● **THE TASK**:
Show every line below that contains the string "True".

#####

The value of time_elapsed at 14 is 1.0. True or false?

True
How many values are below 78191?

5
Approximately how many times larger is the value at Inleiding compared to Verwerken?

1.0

#####

● **ANSWER TO THIS PROBLEM**:
The value of time_elapsed at 14 is 1.0. True or false?
True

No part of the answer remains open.